Hypogonadism as a cause of recurrent muscle injury in a high level soccer player. A case report.

Naessens G, De Slypere JP, Dijs H, Driessens M.

Department of Physical Medicine and Rehabilitation, University Hospital Antwerp, Edegem, Belgium.

Hypogonadotropic hypogonadism is a well known entity in highly trained female athletes. In male sportsmen, resting testosterone levels may be lowered especially in well endurance trained athletes and during high intensity training periods, frequently in combination with excessive weight reduction. However, only few reports illustrate a clinical pathology related to this state. In this report, where we present a case of a high level soccer player with recurrent muscle injuries over several years, hypogonadism was caused by sports activity together with an impaired testicular function (cryptorchidy). Clinical findings included testicular maldevelopment, decreased libido, infertility and a high incidence of muscle strains and delayed post-exercise soreness in mainly eccentric exercised muscle groups. Laboratory findings showed abnormally lowered resting testosterone values, most prominent during training periods, and an unfavourable testosterone/cortisol ratio during recuperation after exercise. With respect to treatment of the problem, neither any form of physical therapy nor rehabilitation program could give long lasting benefit. Using tamoxifen, an anti-oestrogenic drug, which stimulates LH and FSH production, we not only observed normal physiological resting testosterone values and a restoration of the testosterone/cortisol ratio after exercise, but our patient also experienced a higher sexual drive, well being and a spectacular decrease in the muscle injury rate. Although this patient was not a highly endurance trained athlete, we assume that a chronic anabolic/catabolic hormone imbalance may be of greater clinical importance in sports activity based on eccentric and explosive muscle work.

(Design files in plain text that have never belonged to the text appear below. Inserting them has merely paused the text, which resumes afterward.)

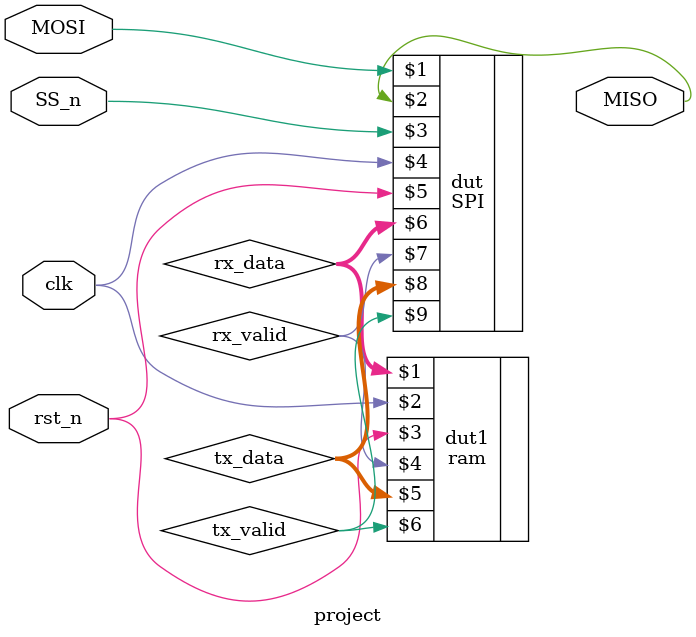
<source format=v>
module project (MOSI,MISO,SS_n,clk,rst_n);
input MOSI,clk,rst_n,SS_n;
output MISO;
wire rx_valid,tx_valid;
wire[7:0]tx_data;
wire [9:0]rx_data;
SPI dut(MOSI,MISO,SS_n,clk,rst_n,rx_data,rx_valid,tx_data,tx_valid);
ram dut1(rx_data,clk,rst_n,rx_valid,tx_data,tx_valid);
endmodule
</source>
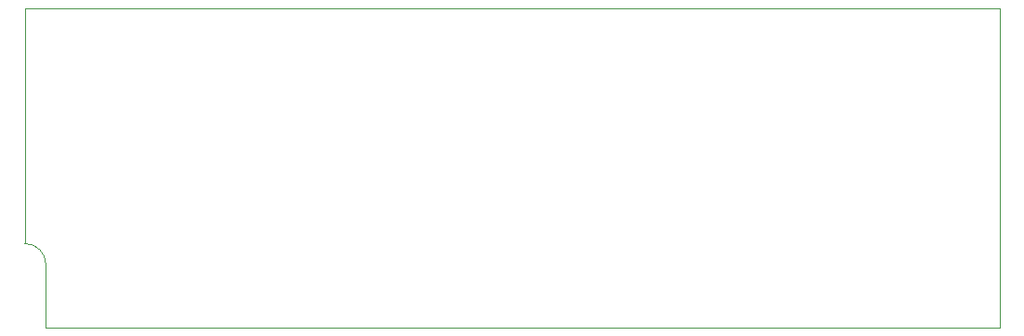
<source format=gbr>
%TF.GenerationSoftware,KiCad,Pcbnew,6.0.0+dfsg1-2*%
%TF.CreationDate,2022-02-11T22:47:22+03:00*%
%TF.ProjectId,simm3016_n,73696d6d-3330-4313-965f-6e2e6b696361,rev?*%
%TF.SameCoordinates,Original*%
%TF.FileFunction,Profile,NP*%
%FSLAX46Y46*%
G04 Gerber Fmt 4.6, Leading zero omitted, Abs format (unit mm)*
G04 Created by KiCad (PCBNEW 6.0.0+dfsg1-2) date 2022-02-11 22:47:22*
%MOMM*%
%LPD*%
G01*
G04 APERTURE LIST*
%TA.AperFunction,Profile*%
%ADD10C,0.100000*%
%TD*%
G04 APERTURE END LIST*
D10*
X223950000Y-133950000D02*
X223950000Y-119300000D01*
X135150000Y-116750000D02*
X223950000Y-116750000D01*
X223950000Y-119300000D02*
X223950000Y-116750000D01*
X135150000Y-133950000D02*
X135150000Y-119300000D01*
X135150000Y-116750000D02*
X135150000Y-119300000D01*
%TO.C,J1*%
X135150000Y-133950000D02*
X135150000Y-138193503D01*
X137050000Y-145850000D02*
X223950000Y-145850000D01*
X137050000Y-140093503D02*
X137050000Y-145850000D01*
X223950000Y-145850000D02*
X223950000Y-133950000D01*
X137050000Y-140093503D02*
G75*
G03*
X135150000Y-138193503I-1900000J0D01*
G01*
%TD*%
M02*

</source>
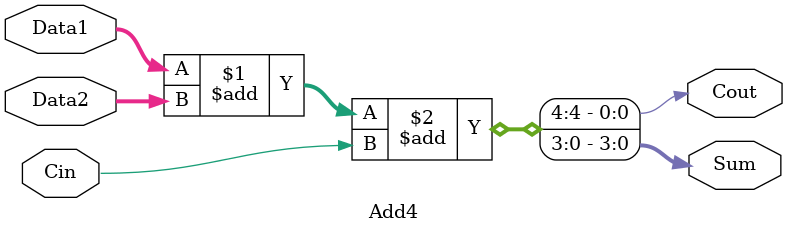
<source format=v>
module Add4 (				//module and name 

  input [3:0] Data1, Data2,		// I. Port Declarations 

  input Cin, 

  output Cout, 

  output wire [3:0] Sum ); 

 

  assign {Cout, Sum} = Data1 + Data2 + Cin; 

   

endmodule

</source>
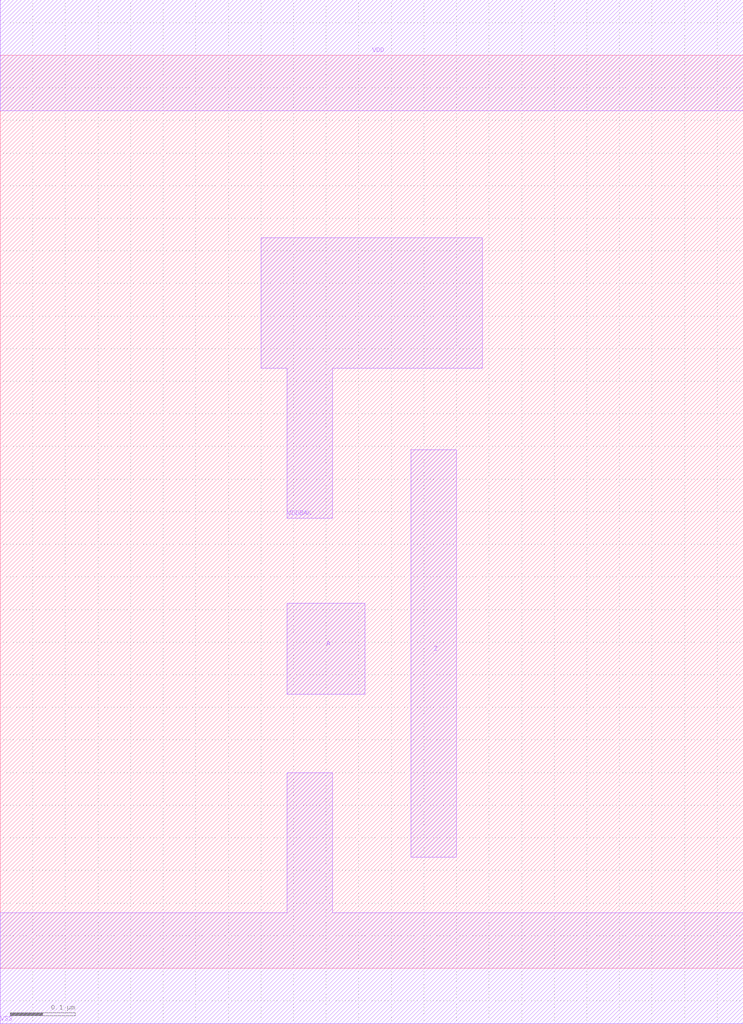
<source format=lef>
# 
# ******************************************************************************
# *                                                                            *
# *                   Copyright (C) 2004-2011, Nangate Inc.                    *
# *                           All rights reserved.                             *
# *                                                                            *
# * Nangate and the Nangate logo are trademarks of Nangate Inc.                *
# *                                                                            *
# * All trademarks, logos, software marks, and trade names (collectively the   *
# * "Marks") in this program are proprietary to Nangate or other respective    *
# * owners that have granted Nangate the right and license to use such Marks.  *
# * You are not permitted to use the Marks without the prior written consent   *
# * of Nangate or such third party that may own the Marks.                     *
# *                                                                            *
# * This file has been provided pursuant to a License Agreement containing     *
# * restrictions on its use. This file contains valuable trade secrets and     *
# * proprietary information of Nangate Inc., and is protected by U.S. and      *
# * international laws and/or treaties.                                        *
# *                                                                            *
# * The copyright notice(s) in this file does not indicate actual or intended  *
# * publication of this file.                                                  *
# *                                                                            *
# *     NGLibraryCreator, v2010.08-HR32-SP3-2010-08-05 - build 1009061800      *
# *                                                                            *
# ******************************************************************************
# 
# 
# Running on server08.nangate.com for user Giancarlo Franciscatto (gfr).
# Local time is now Thu, 6 Jan 2011, 18:10:28.
# Main process id is 3320.

VERSION 5.6 ;
BUSBITCHARS "[]" ;
DIVIDERCHAR "/" ;

MACRO AON_INV_X1
  CLASS core ;
  FOREIGN AON_INV_X1 0.0 0.0 ;
  ORIGIN 0 0 ;
  SYMMETRY X Y ;
  SITE FreePDK45_38x28_10R_NP_162NW_34O ;
  SIZE 1.14 BY 1.4 ;
  PIN A
    DIRECTION INPUT ;
    ANTENNAPARTIALMETALAREA 0.0168 LAYER metal1 ;
    ANTENNAPARTIALMETALSIDEAREA 0.0676 LAYER metal1 ;
    ANTENNAGATEAREA 0.011 ;
    PORT
      LAYER metal1 ;
        POLYGON 0.44 0.42 0.56 0.42 0.56 0.56 0.44 0.56  ;
    END
  END A
  PIN Z
    DIRECTION OUTPUT ;
    ANTENNAPARTIALMETALAREA 0.04375 LAYER metal1 ;
    ANTENNAPARTIALMETALSIDEAREA 0.1807 LAYER metal1 ;
    ANTENNADIFFAREA 0.0231 ;
    PORT
      LAYER metal1 ;
        POLYGON 0.63 0.17 0.7 0.17 0.7 0.795 0.63 0.795  ;
    END
  END Z
  PIN VDD
    DIRECTION INOUT ;
    USE power ;
    SHAPE ABUTMENT ;
    PORT
      LAYER metal1 ;
        POLYGON 0 1.315 1.14 1.315 1.14 1.485 0 1.485  ;
    END
  END VDD
  PIN VDDBAK
    DIRECTION INOUT ;
    USE power ;
    SHAPE ABUTMENT ;
    PORT
      LAYER metal1 ;
        POLYGON 0.4 0.92 0.44 0.92 0.44 0.69 0.51 0.69 0.51 0.92 0.74 0.92 0.74 1.12 0.4 1.12  ;
    END
  END VDDBAK
  PIN VSS
    DIRECTION INOUT ;
    USE ground ;
    SHAPE ABUTMENT ;
    PORT
      LAYER metal1 ;
        POLYGON 0 -0.085 1.14 -0.085 1.14 0.085 0.51 0.085 0.51 0.3 0.44 0.3 0.44 0.085 0 0.085  ;
    END
  END VSS
END AON_INV_X1

END LIBRARY
#
# End of file
#

</source>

Andrologia. 1985 Jul-Aug;17(4):369-78.
Effect of lower versus higher doses of tamoxifen on pituitary-gonadal function and sperm indices in oligozoospermic men.

Dony JM, Smals AG, Rolland R, Fauser BC, Thomas CM.

Administration of the antiestrogen tamoxifen for one month to 12 patients with idiopathic oligozoospermia significantly increased the mean basal testosterone (T) level and the responses of luteinizing hormone (LH) and follicle stimulating hormone (FSH) to constant luteinizing hormone releasing hormone (LHRH) infusion but did not significantly influence the mean oestradiol (E2) levels or the E2 over testosterone ratio. Mean sperm concentration and total sperm output increased by about 70% after a mean treatment period of 5.5 +/- 0.4 months. No statistically significant difference was found between the two subgroups of patients treated with either the lower (5 or 10 mg once daily) or higher dose of tamoxifen (10 mg twice daily) with respect to basal or LHRH stimulated gonadotropin and testosterone response or the E2/T ratio and the effect on sperm density and total sperm output. In both subgroups the sperm motility and morphology remained unchanged. In conclusion higher doses of tamoxifen in this study prove not to be superior to lower doses in improving mean sperm density and total sperm output. The relative small percentage of patients achieving normalisation of only these sperm parameters pleads for further search for more effective selection of patients and other more effective treatment modalities in patients with idiopathic oligozoospermia.

Conclusion: SERMs increase LH which increases T, SERMs also increase FSH which supports sperm production, SERM dosing may be too high.

Nolvadex gets the job done, clomid not the king.

Note that these responses are not going to happen with primary hypogonadism and with aged men, aged testes are also simply less responsive to gonadotropins.

More studies on toremifene needed as well.